*RECORDS SUPPLIED:*
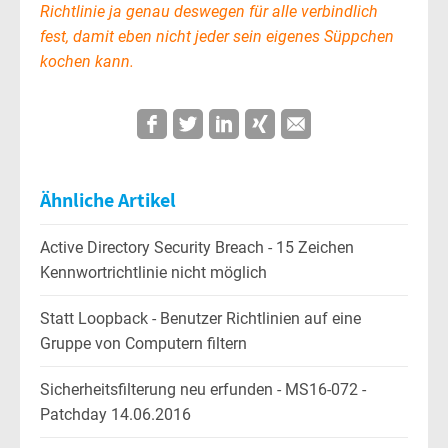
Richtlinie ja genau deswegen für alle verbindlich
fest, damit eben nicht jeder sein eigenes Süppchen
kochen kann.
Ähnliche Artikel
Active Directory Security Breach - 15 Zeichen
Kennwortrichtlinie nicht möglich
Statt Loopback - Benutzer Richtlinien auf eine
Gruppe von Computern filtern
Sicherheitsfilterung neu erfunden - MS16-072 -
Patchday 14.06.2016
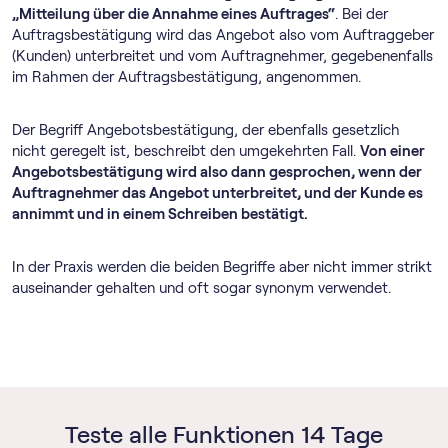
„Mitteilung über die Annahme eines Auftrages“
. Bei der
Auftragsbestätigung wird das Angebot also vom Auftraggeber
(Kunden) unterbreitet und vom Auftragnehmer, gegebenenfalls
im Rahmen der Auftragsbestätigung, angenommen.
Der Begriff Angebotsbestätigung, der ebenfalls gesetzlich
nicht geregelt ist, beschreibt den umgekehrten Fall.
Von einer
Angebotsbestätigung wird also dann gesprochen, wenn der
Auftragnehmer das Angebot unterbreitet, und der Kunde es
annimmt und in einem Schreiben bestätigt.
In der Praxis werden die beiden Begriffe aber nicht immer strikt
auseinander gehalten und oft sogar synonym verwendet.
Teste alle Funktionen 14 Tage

*YOUR GOAL:*
Search the material for the string "Auftragsbestätigung" and show every line that has it.

*ANSWER FOR THIS EXERCISE:*
Auftragsbestätigung wird das Angebot also vom Auftraggeber
im Rahmen der Auftragsbestätigung, angenommen.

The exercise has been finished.